Un grupo de familias de la comunidad menonita llevó ayuda humanitaria a familias damnificadas en el municipio de El Torno, una de las zonas golpeadas por recientes inundaciones. En esta iniciativa se transportaron víveres, canastones, medicamentos, insumos médicos, ropa y alimentos destinados a las personas damnificadas.”
La caravana se dirigió hacia la comunidad Espejos, una de las primeras áreas afectadas, donde un puente construido hace apenas un año fue arrastrado por el agua. “Todo se lo llevó el agua, había dos a tres casas y autos, pero eso también se lo llevó”, relató un comunario al describir la magnitud de los daños.
Un comunario sirvió de guía para la caravana. Al observar cómo verificaba la transitabilidad, un menonita comentó: “Qué tipo más valiente”. Durante el trayecto, varios vehículos quedaron atascados en el barro, pero el trabajo en equipo permitió continuar pese a las dificultades.
La llegada a la comunidad estuvo marcada por el sonido de un acordeón interpretando un villancico navideño, mientras algunas personas comenzaban a descargar los víveres, otras preparaban para compartir una olla común, acompañada de regalos, ropa y juguetes.
“Lo último que se pierde es la esperanza”, repetían los comunarios mientras se repartían parte de los víveres al caer la tarde. “Muchas gracias por la ayuda que nos trae con bastante cariño, estamos contentos”, expresó uno de los beneficiarios.
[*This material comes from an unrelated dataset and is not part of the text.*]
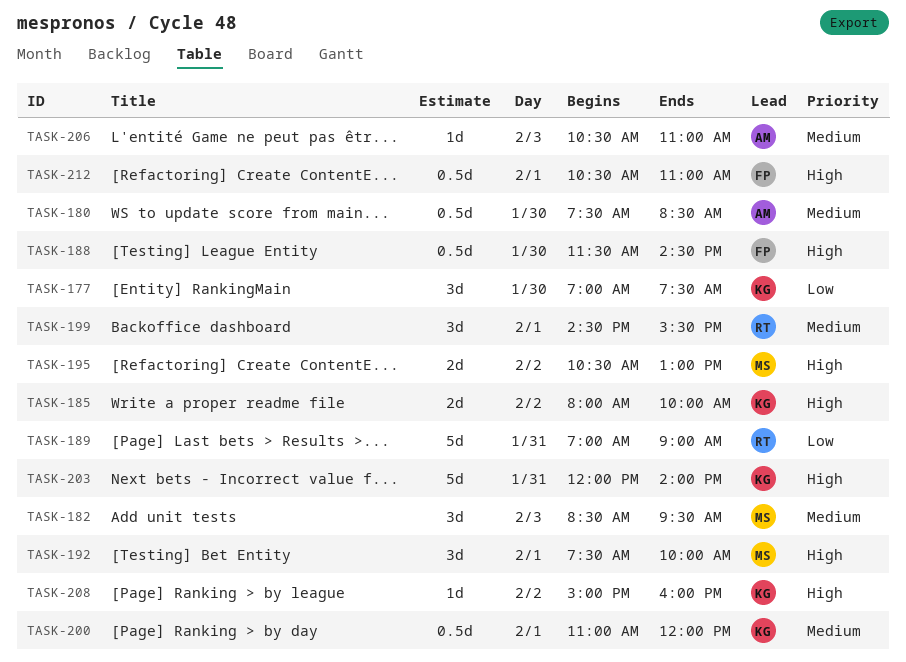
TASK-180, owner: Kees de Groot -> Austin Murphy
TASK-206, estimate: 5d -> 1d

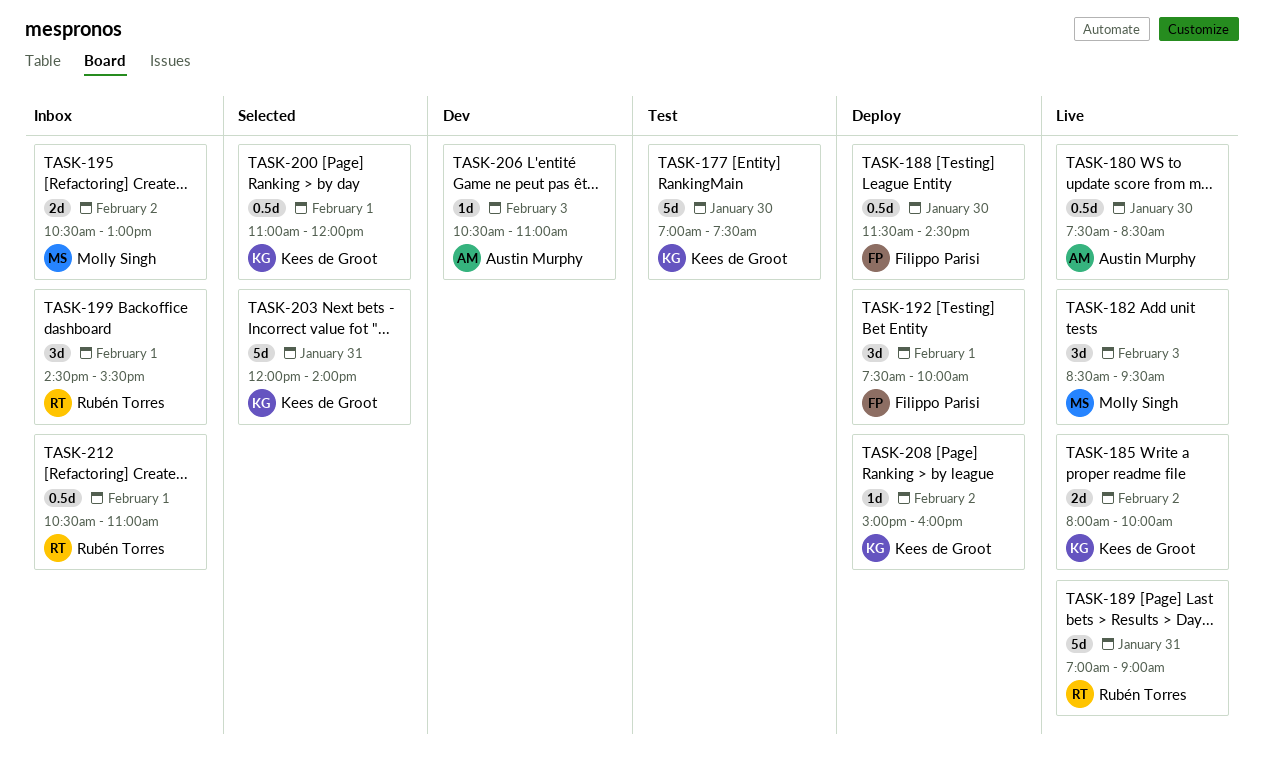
TASK-177, estimate: 3d -> 5d
TASK-192, owner: Molly Singh -> Filippo Parisi
TASK-212, owner: Filippo Parisi -> Rubén Torres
La lucha diaria en el oncológico de Santa Cruz
En el hospital oncológico de Santa Cruz, familias de distintas regiones del país pasan la Navidad lejos de casa. Federico Aguirre, matemático de 36 años y oriundo de Yacuiba, llegó a la capital cruceña junto a su esposa tras el diagnóstico de leucemia linfoblástica aguda (LLA) de su hijo de 12 años.
“Cambió todo, dio un giro total de nuestra vida, toda la familia”, relató, al explicar que dejaron su hogar para acceder a tratamiento especializado.
“Lastimosamente no tenemos allá estas condiciones, de tener un oncológico”, señaló.
También resaltó el apoyo de la población cruceña. “La gente de Santa Cruz es bien desprendida. Diferentes fundaciones y personas vienen a dar donaciones, comida y algunos medicamentos que nos puedan faltar”, dijo, agradeciendo la ayuda recibida.
Finalmente, subrayó que la enfermedad no distingue condición social. Con esperanza, aseguró que cuando su hijo supere esta etapa buscarán apoyar a otras familias en situación similar y llamó a priorizar dos pilares fundamentales. “La salud y la educación son la base para un país mejor”, concluyó.